The world for a great many years has accepted the dictum of the poet, that–

Of all sad words of tongue or pen,
The saddest are these: It might have been.

Even those people who refused to accept the rhyme have accepted the reason. But the fact is that the reason of this copybook couplet is as bad as the rhyme. It would be much nearer the truth to say that of all sad words of tongue or pen, the saddest are these: He’s succeeded again. Here, too, the rhyme may be questioned, but the reason is sound. An entirely successful man is the most pitiful object in the universe. Not only has he nothing to look forward to, but he has nothing to look back upon. Having no regrets, no shadows, in his life, he has no chiaroscuro, no depth, no solidity in his picture. It is painted in the flat. “Regret,” says George Moore, to change the figure a little, “is like a mountain top from which we survey our dead life, a mountain top on which we pause and ponder.” He has no point of view, then, either. So after all the words, “It might have been,” do bear a sadness about them in his case; his life might have been a success if it had only been a failure. “It might have been” thus becomes sad when it reflects back upon itself, when it means there might have been a might have been but there was only a was. So life whirls into paradox!

Let any man in honesty retire into the solitude of his soul and reflect on his joys that might have been and those that were, and let him then answer whether any of his realizations were the equal of his anticipations. Therefore, if he had achieved the anticipated but lost delights which form the burden of his “Might have been,” they, too, would have been as ashes in the mouth. The truth is that the essence of delight is in the anticipation, the best of life is the vision, not the reality. It is pathetic not to have entertained the vision, but more pathetic, perhaps, to have attained it. Wasn’t it Oscar Wilde who said that there is only one thing more tragic than failure–success?

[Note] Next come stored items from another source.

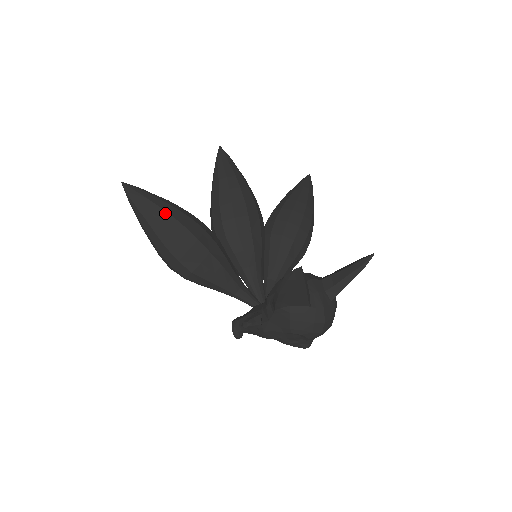
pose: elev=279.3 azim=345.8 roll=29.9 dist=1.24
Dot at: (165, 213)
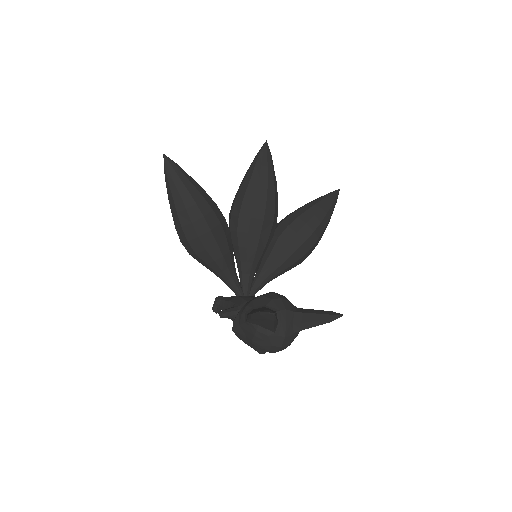
Dot at: (191, 198)
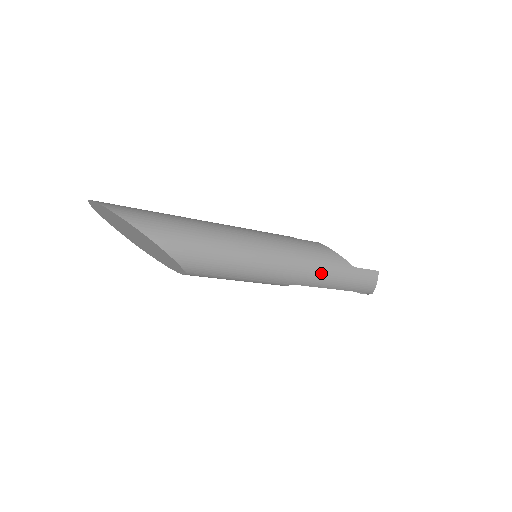
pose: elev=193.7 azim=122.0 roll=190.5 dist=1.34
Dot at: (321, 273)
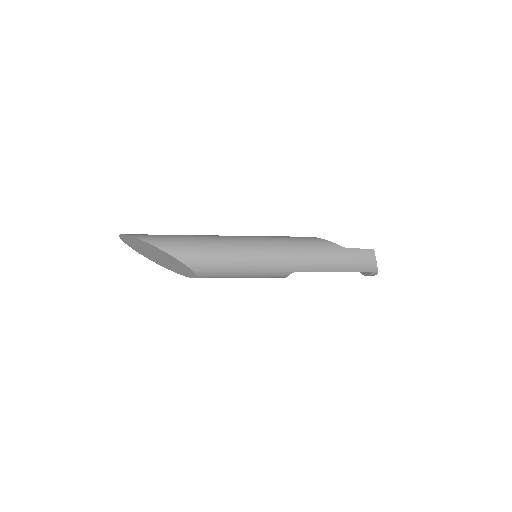
Dot at: (314, 257)
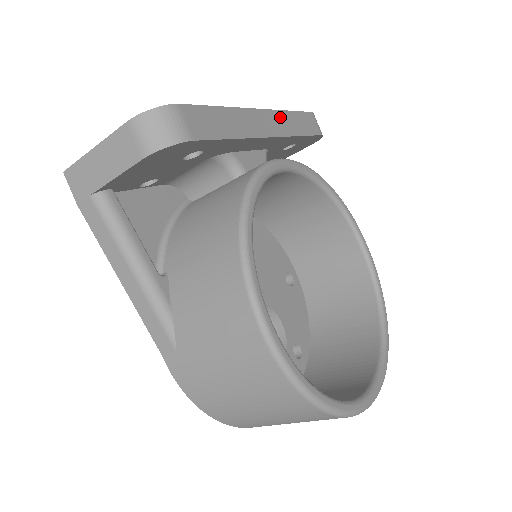
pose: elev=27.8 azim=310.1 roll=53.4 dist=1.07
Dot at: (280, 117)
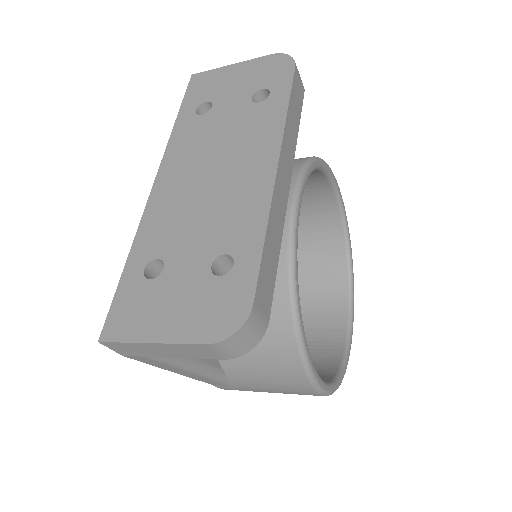
Dot at: (286, 141)
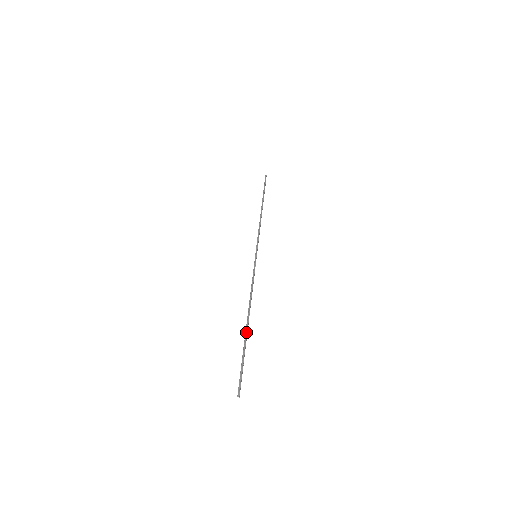
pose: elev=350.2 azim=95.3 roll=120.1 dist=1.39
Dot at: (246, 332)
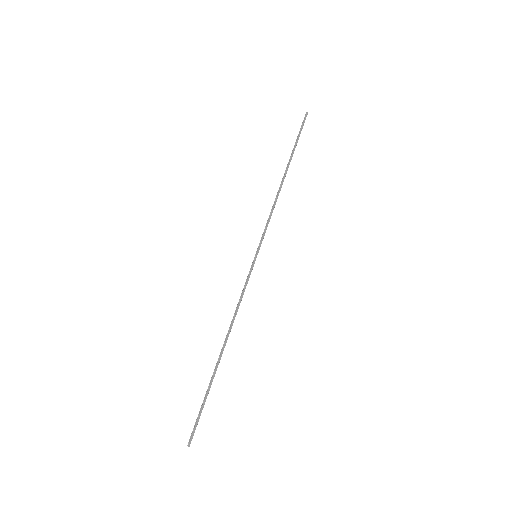
Dot at: (215, 367)
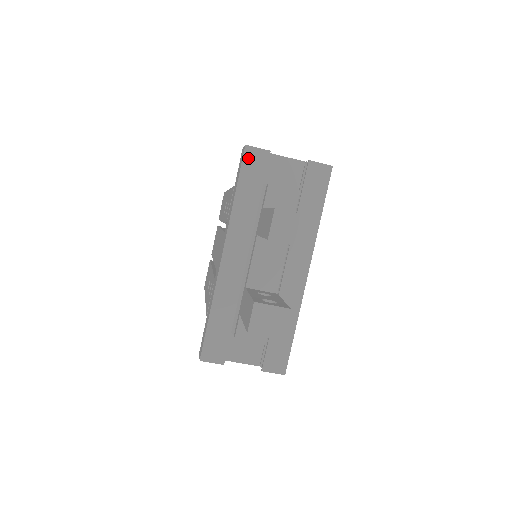
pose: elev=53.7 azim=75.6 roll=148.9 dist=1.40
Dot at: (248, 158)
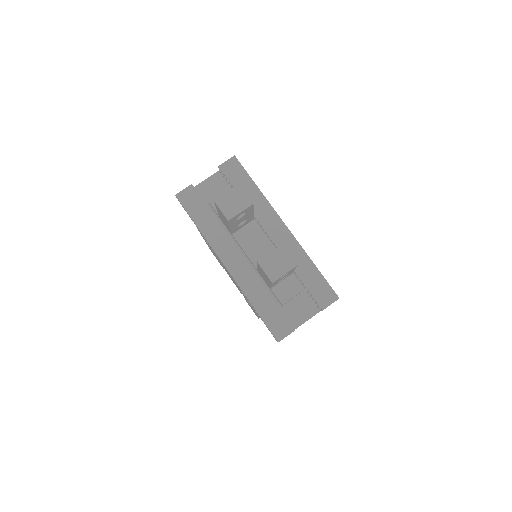
Dot at: (184, 200)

Did our regretful poet dream at twenty-one of being the perfect lover? In his dreams he was the perfect lover, then. Yet actually what was he? What was she? What was their courtship, their marriage? You, prosy, contented, forty and forgetful, by your prosy hearth or shaking down the furnace fire, while the children are being put to bed, you dare to call “It might have been” the saddest words of tongue or pen? Those now almost forgotten dreams of what might have been are the best you ever were. Remember them as often as you can, as bitterly, as happily, for your soul’s salvation. Without them you are the lowest of God’s creatures, a mere married man.

Or take the case of Maud Muller herself, and her judge. We learn that the judge–

Wedded a wife of richest dower,
Who lived for fashion, as he for power.

Maud, on the other hand,–

Wedded a man unlearned and poor,
And many children played round her door.

Probably in both cases this was for the best. Only the wildest sentimentalist could in seriousness urge that Maud would have made a good wife for the judge. Being a man who “lived for power,” the probable unpresentableness of Maud in a town house would have been a constant thorn in his flesh. She could not appear barefooted at his receptions, and the feet that have gone bare through an agricultural girlhood do not readily adapt themselves to the size of shoe which urban fashion dictates. Moreover, the vague yearnings of a young girl for an alliance with a handsome stranger above her station, do not fit her to speak the speech and think the thoughts and meet the social demands of that station. No, Maud would have been a constant thorn in the judge’s side. Summer sunshine, the smell of hay, a drink of cold water, a pretty, barefoot girl–the mood is compounded. An uneducated farmer’s daughter for a wife–the reality is accomplished.